Wow. Great post. I like how you shared that Americans can have hard lives too just in different ways. Sometimes (and I'm not trying to come off as overly critical here) I think people want us to feel as though we have everything (and we do have A LOT) and that other countries need us so much more than those in our own back yard. There are hurting people everywhere who suffer through horrific conditions that we cannot see unless we open our eyes, or quite possibly adjust our lenses. Thank you for being our glasses today.

Robin @ Be Still and Know said...

WOW! Thanks for sharing so beautifully!

Isn't it amazing at how the smallest details, the brief encounters sometimes make the most profound impact on us.

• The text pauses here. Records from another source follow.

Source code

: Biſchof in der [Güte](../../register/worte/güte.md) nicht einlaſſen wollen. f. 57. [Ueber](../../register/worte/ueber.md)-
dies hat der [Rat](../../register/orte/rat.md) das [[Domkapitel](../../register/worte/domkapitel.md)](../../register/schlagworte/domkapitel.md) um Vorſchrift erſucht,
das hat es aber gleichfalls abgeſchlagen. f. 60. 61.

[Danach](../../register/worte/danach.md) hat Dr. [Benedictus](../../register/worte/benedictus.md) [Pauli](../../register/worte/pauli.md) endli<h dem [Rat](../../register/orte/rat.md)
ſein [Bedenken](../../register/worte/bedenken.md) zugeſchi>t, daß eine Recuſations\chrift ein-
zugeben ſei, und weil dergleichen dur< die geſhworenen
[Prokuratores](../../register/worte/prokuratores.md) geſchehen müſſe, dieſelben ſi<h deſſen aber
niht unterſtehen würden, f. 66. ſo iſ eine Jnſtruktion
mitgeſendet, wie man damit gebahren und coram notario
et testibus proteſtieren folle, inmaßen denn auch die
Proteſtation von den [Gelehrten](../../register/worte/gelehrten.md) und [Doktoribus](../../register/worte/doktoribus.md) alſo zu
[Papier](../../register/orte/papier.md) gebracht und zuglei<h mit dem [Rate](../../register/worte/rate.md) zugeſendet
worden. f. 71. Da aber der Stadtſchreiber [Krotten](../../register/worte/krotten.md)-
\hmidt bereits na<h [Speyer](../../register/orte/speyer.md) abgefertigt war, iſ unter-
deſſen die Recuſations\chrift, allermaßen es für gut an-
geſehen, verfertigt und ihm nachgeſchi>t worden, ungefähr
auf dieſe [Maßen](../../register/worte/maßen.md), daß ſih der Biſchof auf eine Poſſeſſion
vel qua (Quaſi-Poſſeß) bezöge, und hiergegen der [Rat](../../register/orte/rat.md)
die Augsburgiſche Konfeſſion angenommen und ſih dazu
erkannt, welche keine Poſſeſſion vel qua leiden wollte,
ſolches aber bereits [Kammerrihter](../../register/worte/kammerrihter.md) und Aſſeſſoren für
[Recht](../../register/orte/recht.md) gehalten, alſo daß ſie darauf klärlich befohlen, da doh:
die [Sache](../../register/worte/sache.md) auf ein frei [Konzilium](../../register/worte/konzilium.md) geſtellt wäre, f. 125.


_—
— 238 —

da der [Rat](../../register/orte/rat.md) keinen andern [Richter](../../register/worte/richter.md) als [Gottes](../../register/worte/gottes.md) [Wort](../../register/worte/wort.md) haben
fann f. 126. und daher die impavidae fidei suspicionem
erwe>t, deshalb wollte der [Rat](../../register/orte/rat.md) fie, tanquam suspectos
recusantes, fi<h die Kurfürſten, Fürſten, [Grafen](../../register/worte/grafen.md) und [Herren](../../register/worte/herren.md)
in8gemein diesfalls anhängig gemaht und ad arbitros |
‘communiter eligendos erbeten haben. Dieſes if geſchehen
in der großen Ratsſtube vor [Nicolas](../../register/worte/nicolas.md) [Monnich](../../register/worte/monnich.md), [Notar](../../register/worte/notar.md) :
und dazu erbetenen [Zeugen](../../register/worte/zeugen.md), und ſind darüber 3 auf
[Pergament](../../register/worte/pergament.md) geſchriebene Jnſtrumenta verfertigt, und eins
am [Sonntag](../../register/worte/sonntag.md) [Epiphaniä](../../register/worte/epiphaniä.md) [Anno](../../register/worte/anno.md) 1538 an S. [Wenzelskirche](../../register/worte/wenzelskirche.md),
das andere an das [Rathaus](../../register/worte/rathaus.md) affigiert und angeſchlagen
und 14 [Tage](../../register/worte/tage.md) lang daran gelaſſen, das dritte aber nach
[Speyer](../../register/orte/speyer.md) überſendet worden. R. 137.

No doubt your prayers for the young boy WILL be heard. It is so difficult to see the reality of places, even here in the states.

But you are right, being obedient to the call the God places on each one of our hearts is critical to fulfilling the purpose He has for each one of us!

Can't wait to read about the rest of your journey!


Lynne said...

Wonderful post and you described it beautifully, but I get what you are saying that unless you are there you will never understand. As I was reading the part about the angry little boy and your response to pray, I was reminded of a song I heard as a young girl called "The Weapon of Prayer." Keep praying and you may never see the end result but have faith that God will take those prayers and change that young man's life. God Bless!


wow! What an amazing post. I understand what you mean about you have to be there to understand. I have felt that way even here in the states when I was doing Appalachian Service Project. It is hard to believe that there can be a third world country in the Appalachian Mtns....but there is. Thank you so much for sharing this with us.

The Bug said...

It really is heart-wrenching to see poverty & hard circumstances - especially for children. I feel like trips like these can open our hearts to call kinds of compassion - not that your heart needed to be opened any more than it already is!

Thank you so much for sharing your experience.

Angie said...

So well written, Sara. I look forward to the next installment. Your heart for Ethiopia is my heart for Peru (only placed there by God since I've never been there before.) Such a good reminder of the blessings we have and the responsibility to share His love wherever He leads us. Thank you.